A NASA news release announcing the lease provided few details about what sort of improvements Google planned to make on the field, which includes the three hangars, two runways, a flight operations building and a golf course. It noted that the public educational center promised by the Mountain View-based company will “explore the site’s legacy and the role of technology in the history of Silicon Valley.”

Federal officials previously had described that center as a 90,000-square-foot structure that would serve as a “public benefit educational/museum/incubator.” However, it’s unclear how much if any of the $200 million that Google will spend on improvements would be used for that facility and where at Moffett Field it would be located.

Google already has a significant presence at Moffett Field. Its founders, Larry Page and Sergey Brin, have a fleet of jets parked at Moffett, and the company has a separate long-term lease to build a planned office campus on 42 acres there. It also hopes to build classrooms, labs and possibly housing on another Moffett Field site leased by a coalition of local colleges, and it is using the field to test drive advanced versions of its self-driving automobile.

“We look forward to rolling up our sleeves to restore the remarkable landmark Hangar One, which for years has been considered one of the most endangered historic sites in the United States,” said David Radcliffe, a Google vice president, in NASA’s news release. But the company declined to comment further.

Monday’s announcement cemented an agreement first announced in February. NASA said the lease will save it $6.3 million a year in maintenance and operating costs.

“We want to invest taxpayer resources in scientific discovery, technology development and space exploration — not in maintaining infrastructure we no longer need,” the agency’s administrator, Charles Bolden, said in the release.

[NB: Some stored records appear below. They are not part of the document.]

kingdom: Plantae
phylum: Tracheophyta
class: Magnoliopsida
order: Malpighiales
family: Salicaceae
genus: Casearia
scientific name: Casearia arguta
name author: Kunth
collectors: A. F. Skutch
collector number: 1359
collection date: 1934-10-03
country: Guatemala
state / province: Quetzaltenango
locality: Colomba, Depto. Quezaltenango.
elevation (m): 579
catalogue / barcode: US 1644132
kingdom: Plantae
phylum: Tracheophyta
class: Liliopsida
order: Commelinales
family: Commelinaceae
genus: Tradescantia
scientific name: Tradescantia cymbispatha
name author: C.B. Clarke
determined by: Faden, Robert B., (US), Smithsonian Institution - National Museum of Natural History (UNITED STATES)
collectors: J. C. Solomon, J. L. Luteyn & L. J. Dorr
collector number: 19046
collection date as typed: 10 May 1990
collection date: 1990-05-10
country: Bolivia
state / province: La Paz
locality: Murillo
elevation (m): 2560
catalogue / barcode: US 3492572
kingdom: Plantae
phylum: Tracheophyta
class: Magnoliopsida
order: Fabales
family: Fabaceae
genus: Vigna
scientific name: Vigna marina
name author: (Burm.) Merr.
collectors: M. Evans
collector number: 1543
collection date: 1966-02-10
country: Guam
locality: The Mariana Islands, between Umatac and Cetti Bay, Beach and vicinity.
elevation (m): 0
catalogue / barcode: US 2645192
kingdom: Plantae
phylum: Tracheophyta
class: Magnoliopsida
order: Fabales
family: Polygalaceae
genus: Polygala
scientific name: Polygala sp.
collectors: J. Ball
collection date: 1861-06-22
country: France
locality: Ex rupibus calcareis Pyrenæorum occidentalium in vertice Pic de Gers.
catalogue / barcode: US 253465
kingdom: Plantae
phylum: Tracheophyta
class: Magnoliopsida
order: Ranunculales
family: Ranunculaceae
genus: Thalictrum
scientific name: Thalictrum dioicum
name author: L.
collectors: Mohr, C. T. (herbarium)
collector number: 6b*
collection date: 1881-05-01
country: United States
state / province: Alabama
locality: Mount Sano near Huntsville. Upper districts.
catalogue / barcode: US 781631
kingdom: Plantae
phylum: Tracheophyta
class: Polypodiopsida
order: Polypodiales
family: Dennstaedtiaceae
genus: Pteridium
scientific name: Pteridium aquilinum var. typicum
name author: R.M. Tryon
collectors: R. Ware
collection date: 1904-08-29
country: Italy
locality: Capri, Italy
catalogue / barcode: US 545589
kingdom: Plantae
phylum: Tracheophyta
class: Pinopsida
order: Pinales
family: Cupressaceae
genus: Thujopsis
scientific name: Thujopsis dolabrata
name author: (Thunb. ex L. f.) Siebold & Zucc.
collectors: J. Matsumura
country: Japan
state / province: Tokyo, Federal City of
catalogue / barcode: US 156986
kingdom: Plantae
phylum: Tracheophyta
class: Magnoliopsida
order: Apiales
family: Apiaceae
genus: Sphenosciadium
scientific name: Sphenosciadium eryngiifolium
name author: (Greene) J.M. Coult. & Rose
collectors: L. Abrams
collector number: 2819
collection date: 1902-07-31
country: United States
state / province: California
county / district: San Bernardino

Not everyone was enthusiastic about the technology company’s new role at Moffett Field.

“The lease gives Google unprecedented control of a federal facility to use as its own playground,” complained John Simpson of the advocacy group Consumer Watchdog, a long-standing critic of Google.

But others hailed the news, particularly because it appears to finally rescue Hangar One.

“It sounds phenomenal if they are going to restore that,” said Cindy Heitzman, executive director of the California Preservation Foundation. “It’s historically significant.”

Congresswoman Anna Eshoo, D-Palo Alto, agreed.

In a statement issued by her office, she called the lease “a major win for our region and our country.”